**Given task A**
For the passage on standardisation, decide whether each statement agrees with it: (i) the Internet Engineering Task Force was established in 1986; (ii) the ITU is one of several international formal bodies handling technical standardisation for telecommunications and the internet; (iii) the internet's early loose governance model emerged in the 1990s. Answer yes or no for each, and quote the deciding words of the passage.
**Given task B**
Print a section of the passage on standardisation word for word, starting at the words "As global competition" and stopping after the words "in global markets.".

**Selected passage**
* * * * *
As global competition in emerging technologies intensifies, standardisation becomes a powerful tool of strategic influence. To illustrate the nature of standardisation bodies and the shift that has occurred in the power balance over recent decades, two domains are analysed: (1) telecommunications and the internet; and (2) electric vehicle (EV) chips. Telecommunications underpin global connectivity but also national security, while EV chips are critical to the next generation of mobility and smart infrastructure. By examining these two domains, this section highlights how standardisation not only buttresses technological progress, but also reflects China’s incorporation of standardisation into its strategic priorities, with the aim to assert its leadership in global markets.
Telecommunications and the internet are foundational to the functioning of modern economies, public services and national security systems. As illustrated in Figure 7, most of the standardisation work on telecommunications and the internet occurs at the quasi-formal level, in the context of organisations like the IEEE or IETF; or standards consortia such as 3GPP.[56] The internet is, in fact, a prime example of how standardisation is increasingly left to private actors. As the internet developed, standardisation increasingly shifted towards private-led bodies, while the ITU remained more central to traditional telecommunications’ infrastructure and coordination. Initially, the internet operated under a loose governance model that emerged in the 1980s, primarily driven by American entities.[57] Notably, the establishment of a private multistakeholder internet governance regime resulted in the industry-led Internet Engineering Task Force (IETF) in 1986, which spearheaded the technical standardisation of the internet.[58]
Note 1: The ITU is the only international formal body responsible for technical standardisation in the fields of telecommunications and the internet.
* * * * *
**Entries shown**
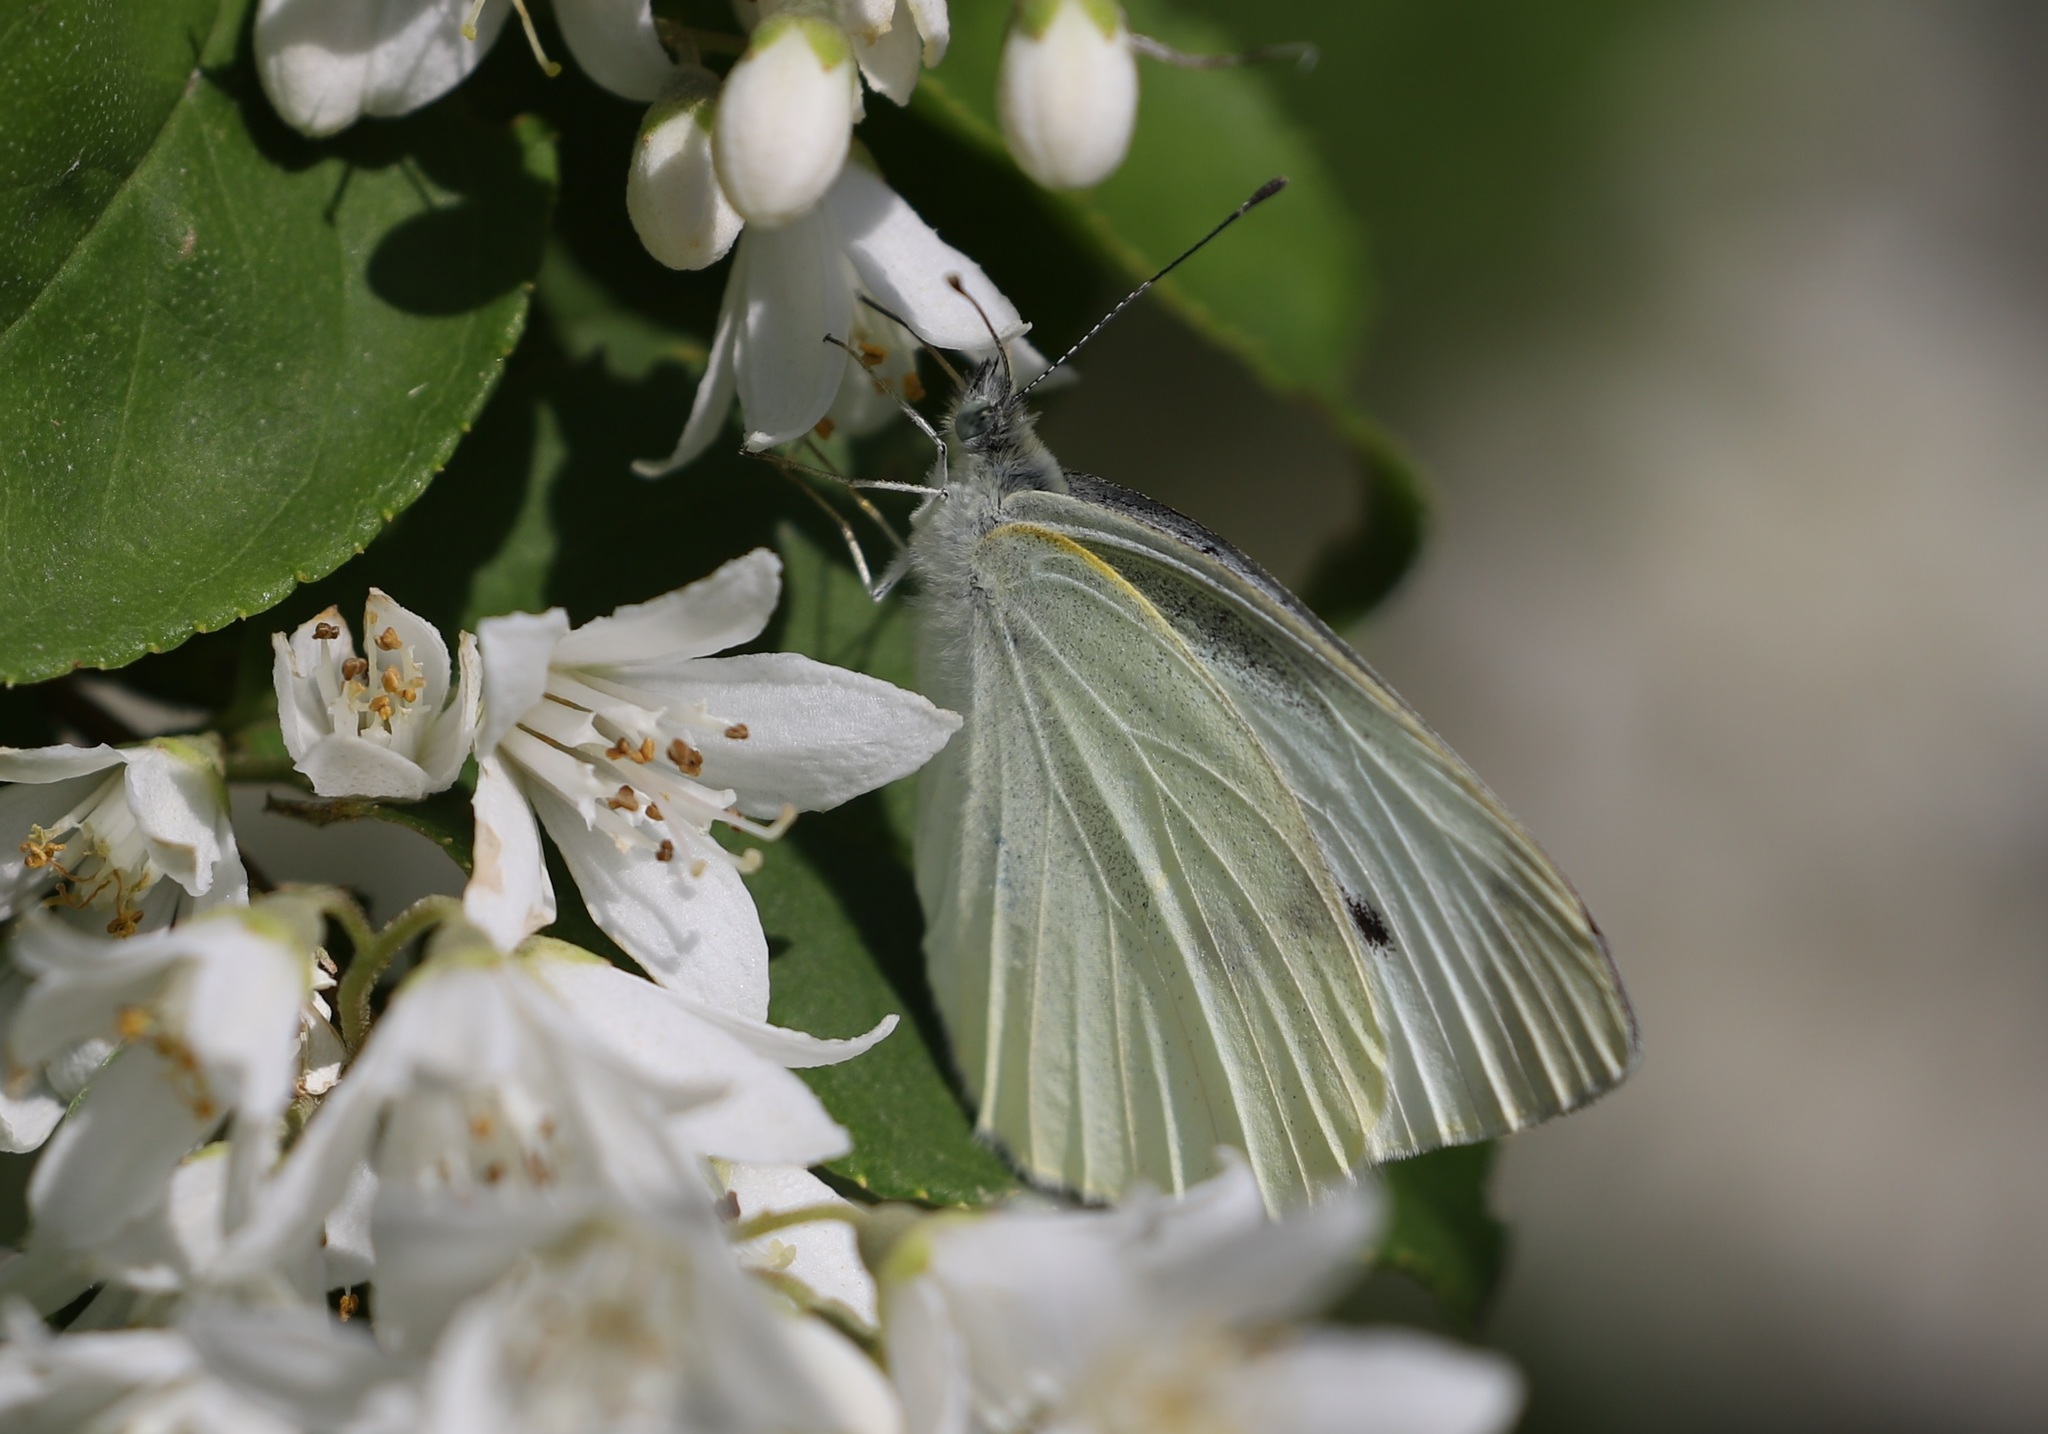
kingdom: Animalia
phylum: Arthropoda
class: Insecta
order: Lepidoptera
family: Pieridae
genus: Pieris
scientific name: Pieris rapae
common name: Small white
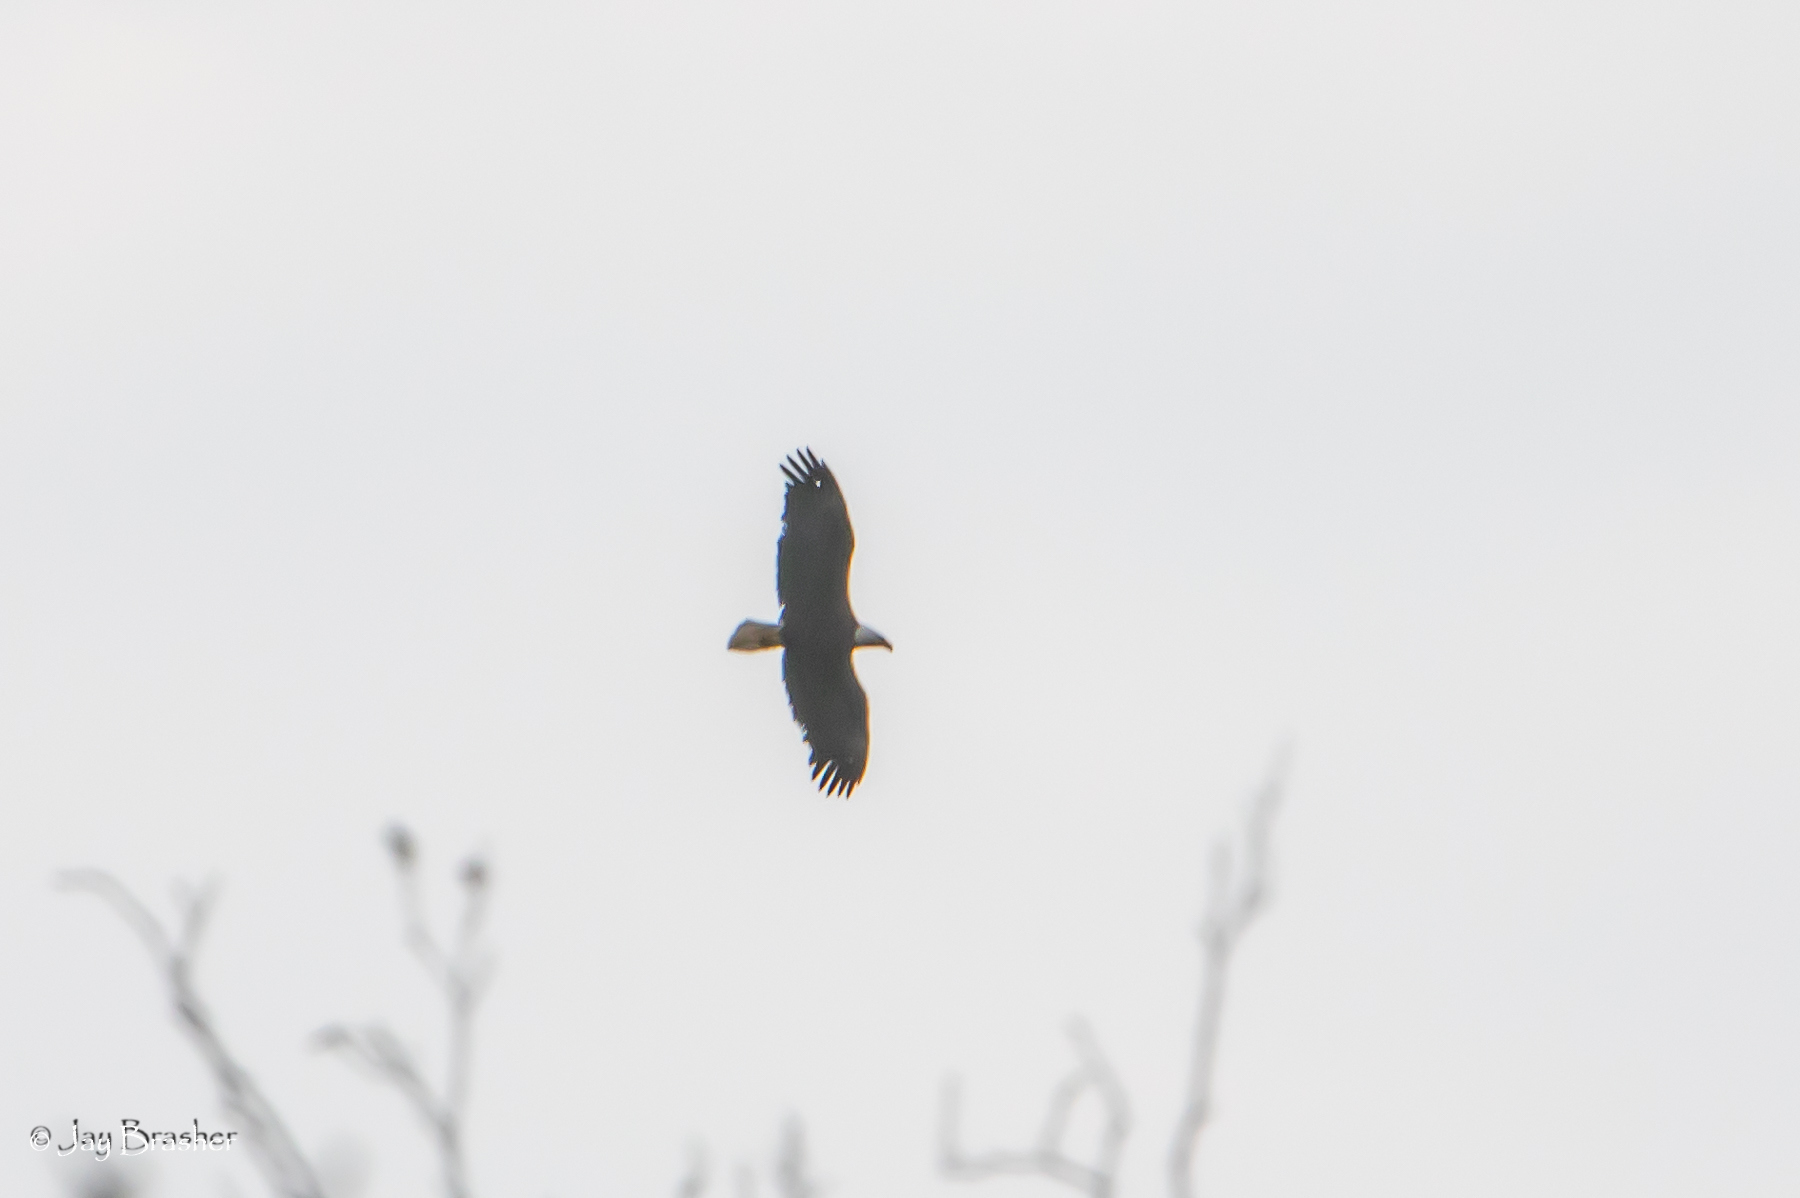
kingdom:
* * * * *
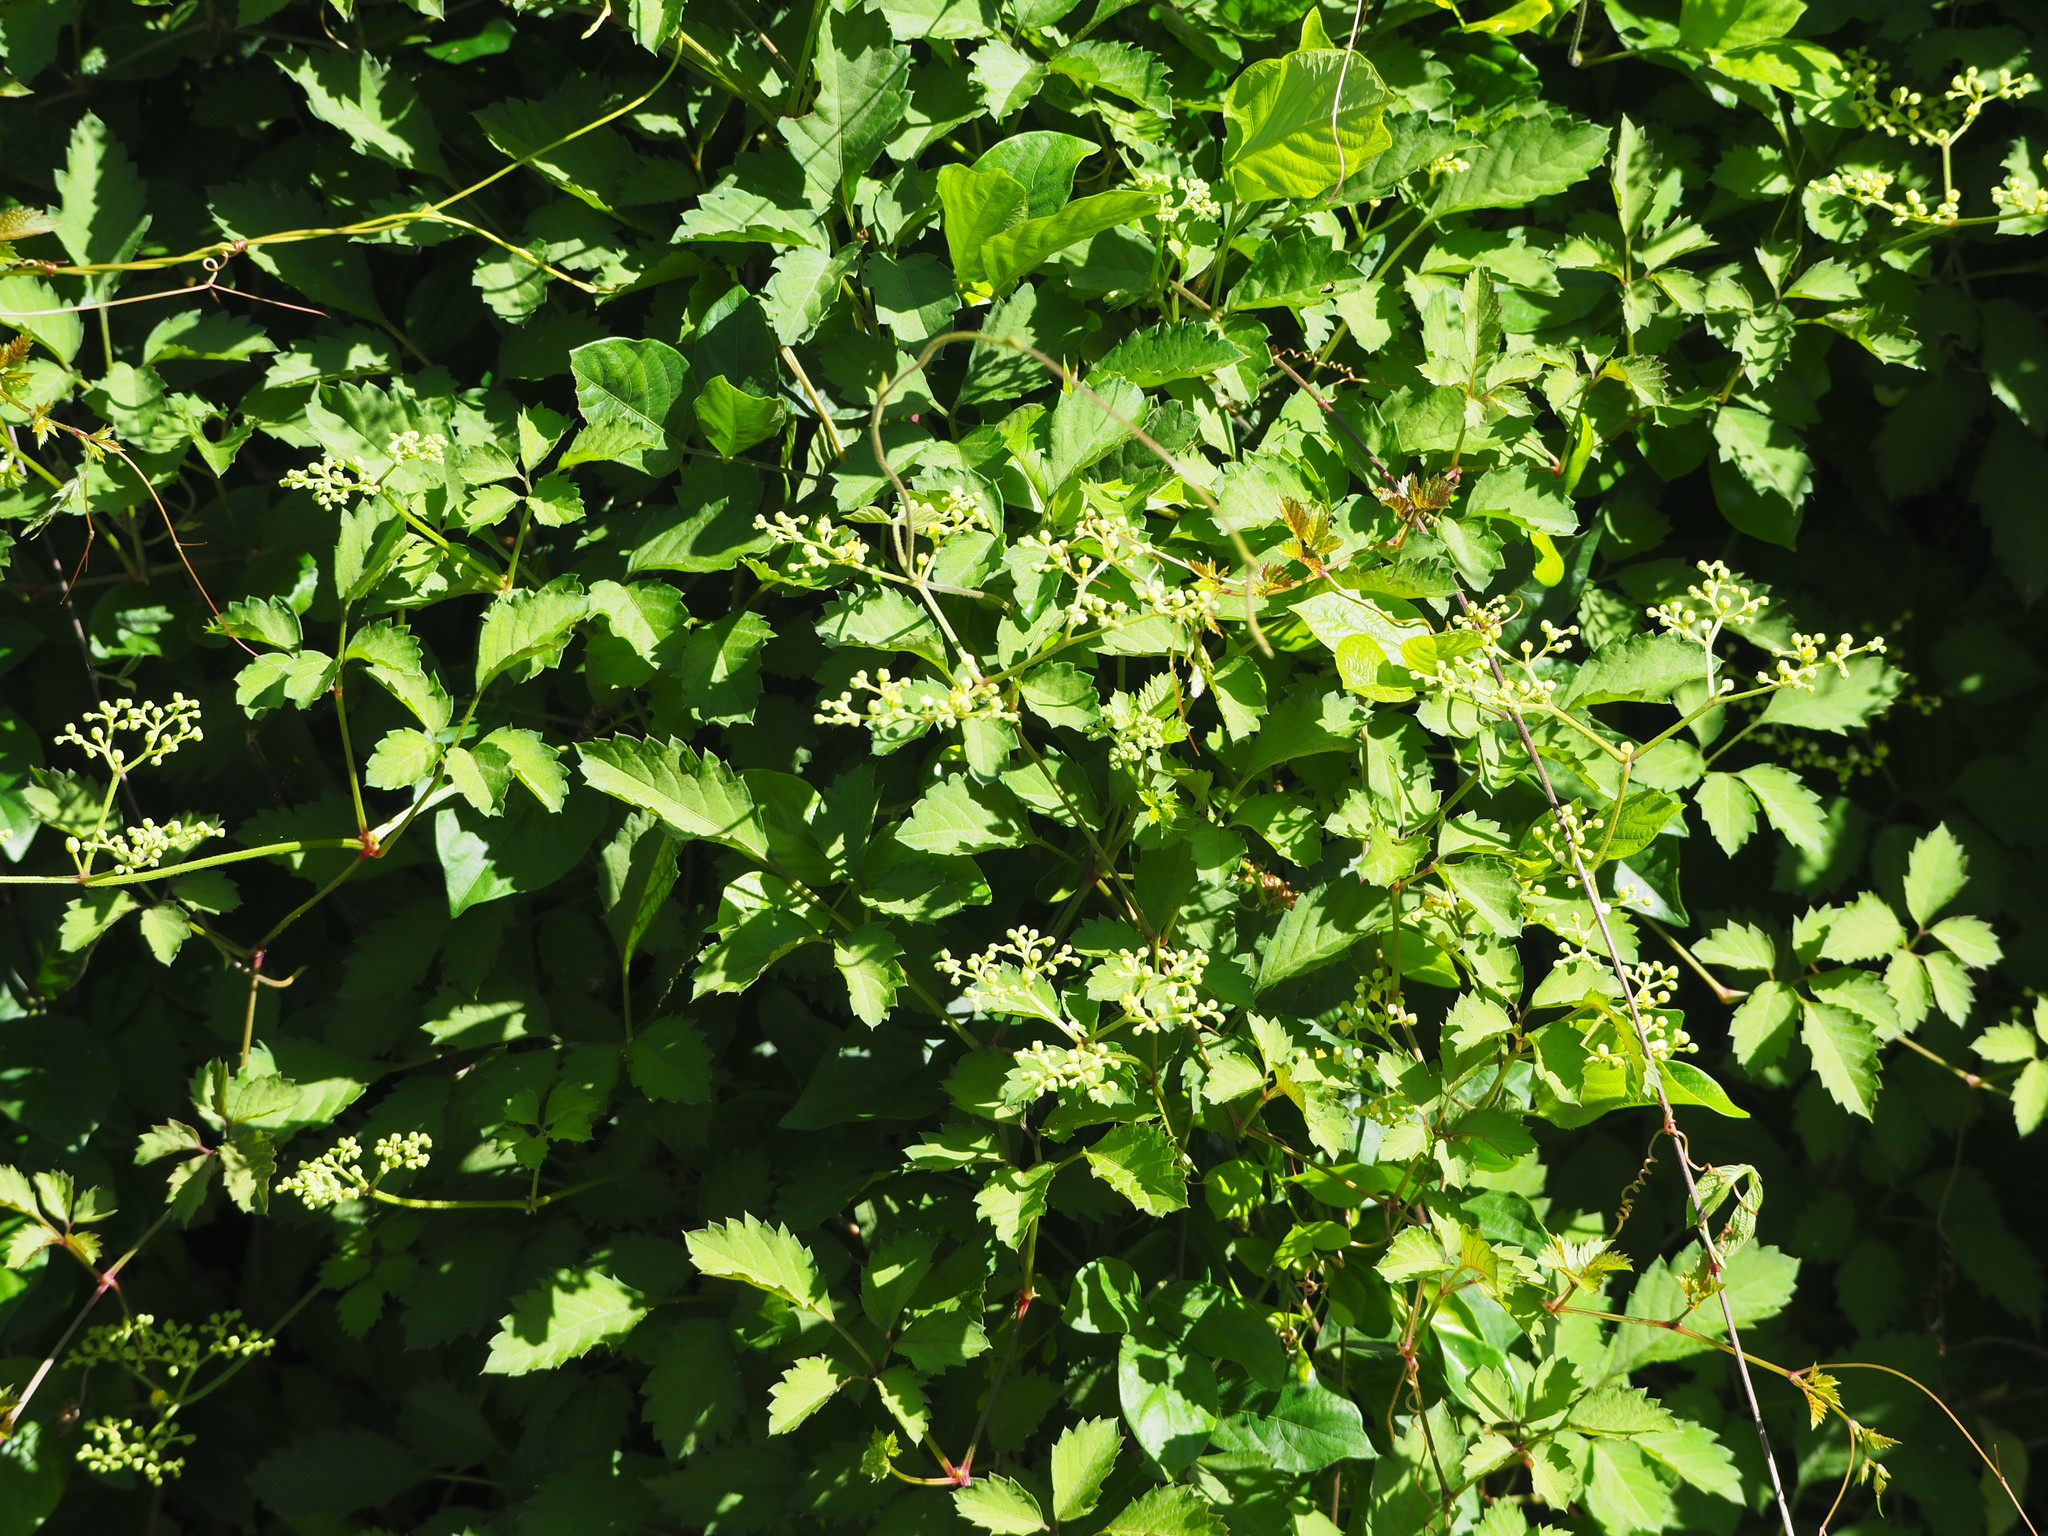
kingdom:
* * * * *
**Result A**
(i) Yes: "the industry-led Internet Engineering Task Force (IETF) in 1986"
(ii) No: "The ITU is the only international formal body responsible for technical standardisation in the fields of telecommunications and the internet."
(iii) No: "a loose governance model that emerged in the 1980s"

**Result B**
As global competition in emerging technologies intensifies, standardisation becomes a powerful tool of strategic influence. To illustrate the nature of standardisation bodies and the shift that has occurred in the power balance over recent decades, two domains are analysed: (1) telecommunications and the internet; and (2) electric vehicle (EV) chips. Telecommunications underpin global connectivity but also national security, while EV chips are critical to the next generation of mobility and smart infrastructure. By examining these two domains, this section highlights how standardisation not only buttresses technological progress, but also reflects China’s incorporation of standardisation into its strategic priorities, with the aim to assert its leadership in global markets.